Differentiation of Human ES cells
Pluripotency of human ES cells is their property that offers such great potential for future applications. Human ES cells will spontaneously differentiate into a wide range of cell types but this process is difficult to control. Eventual applications will depend on understanding the mechanisms that control lineage selection once the cells commit to differentiate and developing protocols to make use of that knowledge. In our group we are specifically focussing on the mechanisms that regulate neural differentiation and differentiation toward pancreatic cells. Eventually these cell types could be used in regenerative medicine to treat a range of neurodegenerative diseases and diabetes. However, it is important to recognise that considerable research and development will be necessary before these goals can be realised.

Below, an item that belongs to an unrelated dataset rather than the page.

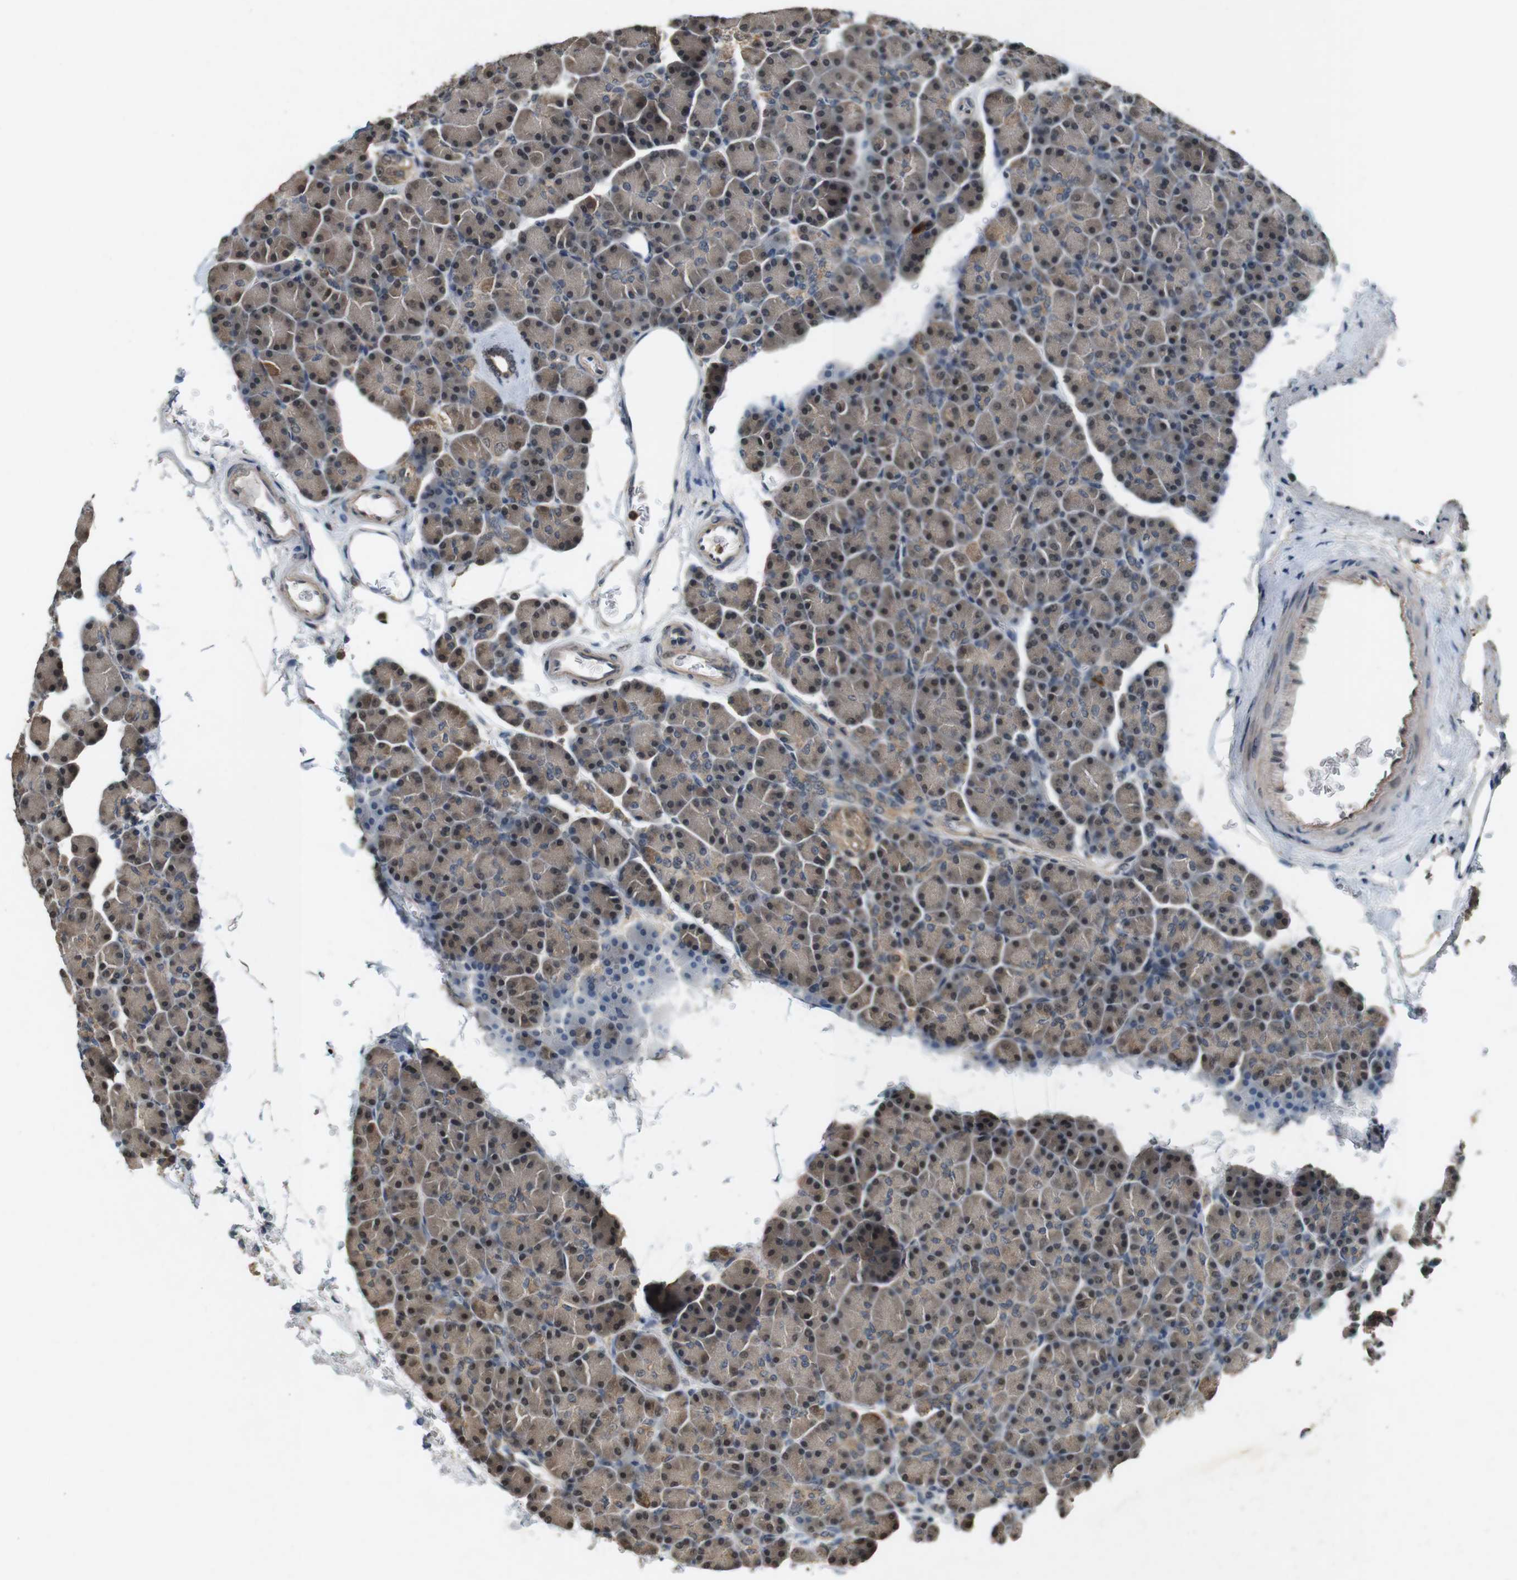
{"staining": {"intensity": "weak", "quantity": ">75%", "location": "cytoplasmic/membranous,nuclear"}, "tissue": "pancreas", "cell_type": "Exocrine glandular cells", "image_type": "normal", "snomed": [{"axis": "morphology", "description": "Normal tissue, NOS"}, {"axis": "topography", "description": "Pancreas"}], "caption": "This image displays immunohistochemistry staining of normal human pancreas, with low weak cytoplasmic/membranous,nuclear expression in about >75% of exocrine glandular cells.", "gene": "CDK14", "patient": {"sex": "female", "age": 43}}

The Centre for Stem Cell Biology
The Centre for Stem Cell Biology (CSCB), directed by Professors Peter W Andrews and Harry D Moore, brings together researchers in the University of Sheffield interested in the biology of human ES cells and in developing applications that involve these cells. Within the CSCB, we have derived six new human ES cell lines and are building a new cGMP facility that will enable us to derive new lines in the future to meet standards required for their future clinical applications. The CSCB also runs an annual training course in the culture of human ES cells, and can provide assistance to others who wish to establish human ES cell research in their own laboratories. For this we have specific funding from the MRC to operate a `Human ES Cell Resesource Centre´ to assist development of human ES cell research throughout the UK. As well as a variety of human ES cell lines, we also maintain various facilities such as a recently installed state-of-the-art Dakocytomation cell sorter.
The International Stem Cell Initiative (ISCI)
The ISCI is a study being carried out under the auspices of the International Stem Cell Forum. It includes a comparative study of surface antigen markers and gene expression patterns of up to 75 human ES cell lines from some 15 laboratories and 10 countries worldwide (13). It is expected to complete its work and issue a report by the end of 2005.